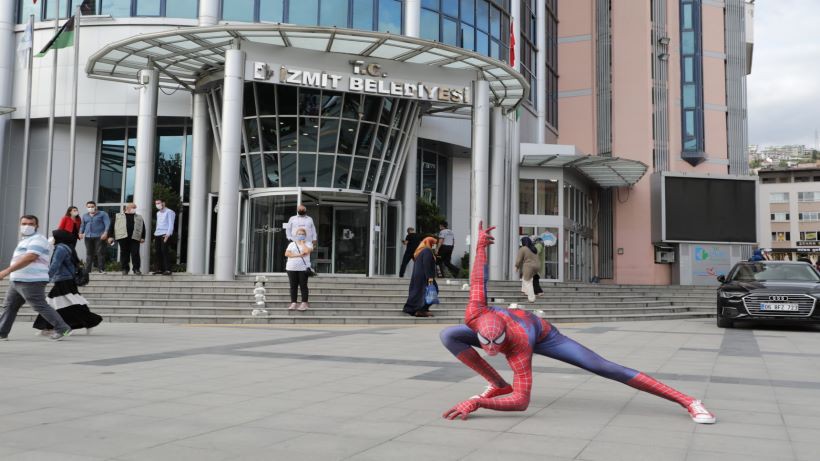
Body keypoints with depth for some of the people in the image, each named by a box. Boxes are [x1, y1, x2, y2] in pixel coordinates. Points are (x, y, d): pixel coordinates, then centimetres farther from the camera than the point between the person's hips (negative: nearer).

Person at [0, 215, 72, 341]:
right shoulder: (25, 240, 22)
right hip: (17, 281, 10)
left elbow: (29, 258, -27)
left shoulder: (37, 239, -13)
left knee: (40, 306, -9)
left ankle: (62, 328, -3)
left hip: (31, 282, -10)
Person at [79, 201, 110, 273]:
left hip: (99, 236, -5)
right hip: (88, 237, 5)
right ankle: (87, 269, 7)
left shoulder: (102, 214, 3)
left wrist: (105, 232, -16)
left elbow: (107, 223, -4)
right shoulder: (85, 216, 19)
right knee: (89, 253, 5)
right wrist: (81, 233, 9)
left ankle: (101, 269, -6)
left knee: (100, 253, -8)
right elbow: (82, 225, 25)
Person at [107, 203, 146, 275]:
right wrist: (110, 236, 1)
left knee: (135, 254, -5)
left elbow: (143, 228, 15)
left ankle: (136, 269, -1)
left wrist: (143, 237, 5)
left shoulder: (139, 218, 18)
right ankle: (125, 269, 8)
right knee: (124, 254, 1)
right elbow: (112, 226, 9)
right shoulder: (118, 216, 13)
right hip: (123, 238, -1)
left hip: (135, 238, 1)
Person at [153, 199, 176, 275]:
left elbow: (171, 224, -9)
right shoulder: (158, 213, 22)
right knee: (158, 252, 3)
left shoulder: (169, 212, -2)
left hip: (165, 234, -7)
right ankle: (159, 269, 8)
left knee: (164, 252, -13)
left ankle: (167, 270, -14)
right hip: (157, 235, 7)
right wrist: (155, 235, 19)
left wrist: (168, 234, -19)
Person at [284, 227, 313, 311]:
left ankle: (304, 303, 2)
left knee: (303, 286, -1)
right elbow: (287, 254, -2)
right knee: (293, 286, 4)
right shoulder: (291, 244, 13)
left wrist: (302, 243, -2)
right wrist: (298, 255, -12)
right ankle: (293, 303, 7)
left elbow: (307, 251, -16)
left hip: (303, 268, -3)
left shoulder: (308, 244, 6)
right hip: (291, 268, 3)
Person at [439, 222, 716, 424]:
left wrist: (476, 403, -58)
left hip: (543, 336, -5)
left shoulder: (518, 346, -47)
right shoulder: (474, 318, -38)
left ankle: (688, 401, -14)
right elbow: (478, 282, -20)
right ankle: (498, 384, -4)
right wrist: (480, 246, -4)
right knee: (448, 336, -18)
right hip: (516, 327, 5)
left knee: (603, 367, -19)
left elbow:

----

**TASK GOAL**
Retype the records exactly. Any image in them should not appear in what you write.

**THE COMPLETED TASK**
Body keypoints with depth for some of the people in the image, each named by a box. Boxes are [x1, y1, x2, y2] in pixel coordinates. Points are (x, y, d): pixel coordinates, then centimetres farther from the camera than the point between the person's hips (negative: nearer).

Person at [0, 215, 72, 341]:
right shoulder: (25, 240, 22)
right hip: (17, 281, 10)
left elbow: (29, 258, -27)
left shoulder: (37, 239, -13)
left knee: (40, 306, -9)
left ankle: (62, 328, -3)
left hip: (31, 282, -10)
Person at [79, 201, 110, 273]:
left hip: (99, 236, -5)
right hip: (88, 237, 5)
right ankle: (87, 269, 7)
left shoulder: (102, 214, 3)
left wrist: (105, 232, -16)
left elbow: (107, 223, -4)
right shoulder: (85, 216, 19)
right knee: (89, 253, 5)
right wrist: (81, 233, 9)
left ankle: (101, 269, -6)
left knee: (100, 253, -8)
right elbow: (82, 225, 25)
Person at [107, 203, 146, 275]:
right wrist: (110, 236, 1)
left knee: (135, 254, -5)
left elbow: (143, 228, 15)
left ankle: (136, 269, -1)
left wrist: (143, 237, 5)
left shoulder: (139, 218, 18)
right ankle: (125, 269, 8)
right knee: (124, 254, 1)
right elbow: (112, 226, 9)
right shoulder: (118, 216, 13)
right hip: (123, 238, -1)
left hip: (135, 238, 1)
Person at [153, 199, 176, 275]:
left elbow: (171, 224, -9)
right shoulder: (158, 213, 22)
right knee: (158, 252, 3)
left shoulder: (169, 212, -2)
left hip: (165, 234, -7)
right ankle: (159, 269, 8)
left knee: (164, 252, -13)
left ankle: (167, 270, -14)
right hip: (157, 235, 7)
right wrist: (155, 235, 19)
left wrist: (168, 234, -19)
Person at [284, 227, 313, 311]:
left ankle: (304, 303, 2)
left knee: (303, 286, -1)
right elbow: (287, 254, -2)
right knee: (293, 286, 4)
right shoulder: (291, 244, 13)
left wrist: (302, 243, -2)
right wrist: (298, 255, -12)
right ankle: (293, 303, 7)
left elbow: (307, 251, -16)
left hip: (303, 268, -3)
left shoulder: (308, 244, 6)
right hip: (291, 268, 3)
Person at [439, 222, 716, 424]:
left wrist: (476, 403, -58)
left hip: (543, 336, -5)
left shoulder: (518, 346, -47)
right shoulder: (474, 318, -38)
left ankle: (688, 401, -14)
right elbow: (478, 282, -20)
right ankle: (498, 384, -4)
right wrist: (480, 246, -4)
right knee: (448, 336, -18)
right hip: (516, 327, 5)
left knee: (603, 367, -19)
left elbow:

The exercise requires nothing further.